## [Brief]
Each line below that contains the word "Schematic" must be copied.

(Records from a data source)
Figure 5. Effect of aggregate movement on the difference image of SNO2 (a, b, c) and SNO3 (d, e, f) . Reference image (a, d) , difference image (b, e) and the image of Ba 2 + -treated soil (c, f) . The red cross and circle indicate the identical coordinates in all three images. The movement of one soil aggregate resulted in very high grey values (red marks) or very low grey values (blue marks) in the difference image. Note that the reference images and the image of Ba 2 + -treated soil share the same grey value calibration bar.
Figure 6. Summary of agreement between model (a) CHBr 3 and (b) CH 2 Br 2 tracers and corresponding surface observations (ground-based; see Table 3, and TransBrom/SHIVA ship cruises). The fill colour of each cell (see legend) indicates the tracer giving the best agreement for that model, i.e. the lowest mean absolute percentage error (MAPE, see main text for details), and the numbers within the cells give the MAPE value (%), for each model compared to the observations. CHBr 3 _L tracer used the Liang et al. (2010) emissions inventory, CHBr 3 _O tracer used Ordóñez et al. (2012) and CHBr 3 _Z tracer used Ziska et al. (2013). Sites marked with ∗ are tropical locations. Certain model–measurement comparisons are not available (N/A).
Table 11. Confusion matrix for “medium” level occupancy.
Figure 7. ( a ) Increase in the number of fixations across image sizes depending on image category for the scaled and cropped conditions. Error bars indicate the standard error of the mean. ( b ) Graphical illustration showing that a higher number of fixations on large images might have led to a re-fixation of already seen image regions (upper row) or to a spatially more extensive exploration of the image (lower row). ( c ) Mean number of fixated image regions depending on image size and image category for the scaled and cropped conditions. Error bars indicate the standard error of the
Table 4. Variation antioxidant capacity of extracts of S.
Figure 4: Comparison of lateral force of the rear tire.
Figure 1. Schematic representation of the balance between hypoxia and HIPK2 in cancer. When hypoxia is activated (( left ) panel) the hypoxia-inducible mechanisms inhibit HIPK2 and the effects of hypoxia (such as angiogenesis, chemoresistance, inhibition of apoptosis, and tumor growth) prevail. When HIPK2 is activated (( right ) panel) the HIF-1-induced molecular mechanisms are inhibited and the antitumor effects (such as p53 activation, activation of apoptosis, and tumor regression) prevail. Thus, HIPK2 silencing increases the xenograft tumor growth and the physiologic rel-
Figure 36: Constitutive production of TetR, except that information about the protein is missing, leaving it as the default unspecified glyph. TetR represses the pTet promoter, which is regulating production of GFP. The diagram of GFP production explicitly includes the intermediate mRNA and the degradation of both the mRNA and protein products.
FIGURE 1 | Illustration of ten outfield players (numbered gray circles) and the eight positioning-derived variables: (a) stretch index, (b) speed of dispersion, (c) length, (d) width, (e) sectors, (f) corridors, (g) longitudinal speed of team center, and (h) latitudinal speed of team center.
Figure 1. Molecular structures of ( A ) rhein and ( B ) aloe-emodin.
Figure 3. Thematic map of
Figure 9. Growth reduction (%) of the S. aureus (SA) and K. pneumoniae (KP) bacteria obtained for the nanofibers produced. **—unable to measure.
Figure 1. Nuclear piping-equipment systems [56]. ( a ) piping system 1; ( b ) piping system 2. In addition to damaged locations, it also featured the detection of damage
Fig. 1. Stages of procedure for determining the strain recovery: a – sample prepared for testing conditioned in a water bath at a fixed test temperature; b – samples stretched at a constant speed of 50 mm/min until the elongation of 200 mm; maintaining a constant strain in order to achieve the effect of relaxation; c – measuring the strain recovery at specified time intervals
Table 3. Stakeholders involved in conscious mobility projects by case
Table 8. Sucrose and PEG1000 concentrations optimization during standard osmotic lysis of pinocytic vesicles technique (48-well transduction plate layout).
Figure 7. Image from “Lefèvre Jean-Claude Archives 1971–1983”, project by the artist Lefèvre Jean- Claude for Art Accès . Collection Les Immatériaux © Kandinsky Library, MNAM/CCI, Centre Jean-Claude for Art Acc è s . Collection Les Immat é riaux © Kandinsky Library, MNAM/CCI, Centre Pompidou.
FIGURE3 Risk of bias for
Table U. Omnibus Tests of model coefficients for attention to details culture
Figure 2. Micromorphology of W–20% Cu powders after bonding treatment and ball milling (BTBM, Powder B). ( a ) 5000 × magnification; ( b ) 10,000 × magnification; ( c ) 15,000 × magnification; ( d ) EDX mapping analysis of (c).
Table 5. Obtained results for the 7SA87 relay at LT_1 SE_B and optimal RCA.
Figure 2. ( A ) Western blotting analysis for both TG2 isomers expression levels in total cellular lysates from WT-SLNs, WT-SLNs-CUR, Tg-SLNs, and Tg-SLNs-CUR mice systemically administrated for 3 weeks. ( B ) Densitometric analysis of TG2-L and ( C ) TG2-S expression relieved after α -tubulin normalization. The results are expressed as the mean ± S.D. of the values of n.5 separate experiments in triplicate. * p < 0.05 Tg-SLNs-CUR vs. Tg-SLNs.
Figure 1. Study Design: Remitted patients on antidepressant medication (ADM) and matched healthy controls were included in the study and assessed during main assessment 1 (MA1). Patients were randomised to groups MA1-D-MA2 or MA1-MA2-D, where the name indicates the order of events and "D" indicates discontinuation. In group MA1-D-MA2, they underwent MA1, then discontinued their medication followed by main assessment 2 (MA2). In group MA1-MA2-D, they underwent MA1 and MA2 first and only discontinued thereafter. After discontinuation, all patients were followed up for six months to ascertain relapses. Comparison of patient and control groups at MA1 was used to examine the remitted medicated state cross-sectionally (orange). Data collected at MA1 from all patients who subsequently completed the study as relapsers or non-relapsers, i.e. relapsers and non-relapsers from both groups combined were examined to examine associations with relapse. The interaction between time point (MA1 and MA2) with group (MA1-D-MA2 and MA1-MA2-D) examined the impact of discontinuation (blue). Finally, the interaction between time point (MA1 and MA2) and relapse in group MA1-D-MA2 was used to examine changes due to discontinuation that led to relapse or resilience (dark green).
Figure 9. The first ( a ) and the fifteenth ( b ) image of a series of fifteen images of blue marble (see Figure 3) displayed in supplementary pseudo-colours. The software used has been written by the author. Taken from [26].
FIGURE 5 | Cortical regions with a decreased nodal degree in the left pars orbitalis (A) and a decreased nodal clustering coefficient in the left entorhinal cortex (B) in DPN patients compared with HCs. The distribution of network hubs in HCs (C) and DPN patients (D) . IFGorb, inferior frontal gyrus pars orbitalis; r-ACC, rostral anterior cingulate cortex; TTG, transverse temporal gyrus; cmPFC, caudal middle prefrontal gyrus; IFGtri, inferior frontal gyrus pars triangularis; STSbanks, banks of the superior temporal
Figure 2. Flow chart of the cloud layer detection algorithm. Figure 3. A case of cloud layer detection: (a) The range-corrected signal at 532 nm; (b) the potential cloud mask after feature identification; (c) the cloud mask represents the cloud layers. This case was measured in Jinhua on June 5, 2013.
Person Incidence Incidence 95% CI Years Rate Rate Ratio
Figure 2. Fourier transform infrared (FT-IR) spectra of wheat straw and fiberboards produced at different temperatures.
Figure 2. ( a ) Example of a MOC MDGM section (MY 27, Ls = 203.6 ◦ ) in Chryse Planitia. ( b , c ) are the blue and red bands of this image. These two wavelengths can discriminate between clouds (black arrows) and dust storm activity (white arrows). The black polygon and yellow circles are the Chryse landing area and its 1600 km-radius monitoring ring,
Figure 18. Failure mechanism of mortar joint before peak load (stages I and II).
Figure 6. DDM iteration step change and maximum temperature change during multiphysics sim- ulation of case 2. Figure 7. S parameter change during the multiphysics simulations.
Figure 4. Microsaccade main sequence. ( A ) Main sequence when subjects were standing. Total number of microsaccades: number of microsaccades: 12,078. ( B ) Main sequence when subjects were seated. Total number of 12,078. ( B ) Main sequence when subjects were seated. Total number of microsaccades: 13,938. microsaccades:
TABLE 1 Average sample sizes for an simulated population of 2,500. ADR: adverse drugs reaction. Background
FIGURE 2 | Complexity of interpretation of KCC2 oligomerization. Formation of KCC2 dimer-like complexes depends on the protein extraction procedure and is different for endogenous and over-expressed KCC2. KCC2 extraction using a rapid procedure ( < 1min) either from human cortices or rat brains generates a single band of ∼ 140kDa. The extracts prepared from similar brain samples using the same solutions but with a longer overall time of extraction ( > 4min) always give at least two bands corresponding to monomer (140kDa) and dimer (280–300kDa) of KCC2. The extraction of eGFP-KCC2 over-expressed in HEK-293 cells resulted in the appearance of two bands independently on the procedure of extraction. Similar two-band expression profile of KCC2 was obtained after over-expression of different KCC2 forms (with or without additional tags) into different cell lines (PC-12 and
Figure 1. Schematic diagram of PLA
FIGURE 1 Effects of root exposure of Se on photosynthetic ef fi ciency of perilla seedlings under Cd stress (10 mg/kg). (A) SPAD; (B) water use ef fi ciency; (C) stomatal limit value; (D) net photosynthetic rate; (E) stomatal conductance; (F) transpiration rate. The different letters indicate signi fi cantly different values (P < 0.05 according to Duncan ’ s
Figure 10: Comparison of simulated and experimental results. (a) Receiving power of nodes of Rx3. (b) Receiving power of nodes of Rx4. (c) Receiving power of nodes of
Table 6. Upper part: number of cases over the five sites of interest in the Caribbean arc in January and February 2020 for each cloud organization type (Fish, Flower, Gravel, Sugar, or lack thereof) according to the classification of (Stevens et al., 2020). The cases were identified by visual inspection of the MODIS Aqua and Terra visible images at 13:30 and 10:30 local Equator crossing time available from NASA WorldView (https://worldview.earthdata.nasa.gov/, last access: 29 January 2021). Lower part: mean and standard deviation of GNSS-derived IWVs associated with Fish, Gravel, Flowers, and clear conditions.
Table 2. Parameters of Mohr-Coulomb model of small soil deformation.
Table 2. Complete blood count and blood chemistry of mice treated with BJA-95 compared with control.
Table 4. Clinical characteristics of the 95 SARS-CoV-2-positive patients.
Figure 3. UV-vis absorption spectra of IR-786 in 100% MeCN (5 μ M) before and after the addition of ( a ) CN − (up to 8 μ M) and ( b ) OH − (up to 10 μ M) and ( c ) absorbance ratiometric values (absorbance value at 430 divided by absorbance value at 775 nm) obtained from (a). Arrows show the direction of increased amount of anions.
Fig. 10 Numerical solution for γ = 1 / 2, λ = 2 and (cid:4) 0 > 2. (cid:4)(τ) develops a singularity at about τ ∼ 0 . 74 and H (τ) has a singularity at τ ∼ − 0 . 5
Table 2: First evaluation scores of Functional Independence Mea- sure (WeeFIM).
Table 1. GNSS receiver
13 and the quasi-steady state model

## [Final answer]
Figure 1. Schematic representation of the balance between hypoxia and HIPK2 in cancer. When hypoxia is activated (( left ) panel) the hypoxia-inducible mechanisms inhibit HIPK2 and the effects of hypoxia (such as angiogenesis, chemoresistance, inhibition of apoptosis, and tumor growth) prevail. When HIPK2 is activated (( right ) panel) the HIF-1-induced molecular mechanisms are inhibited and the antitumor effects (such as p53 activation, activation of apoptosis, and tumor regression) prevail. Thus, HIPK2 silencing increases the xenograft tumor growth and the physiologic rel-
Figure 1. Schematic diagram of PLA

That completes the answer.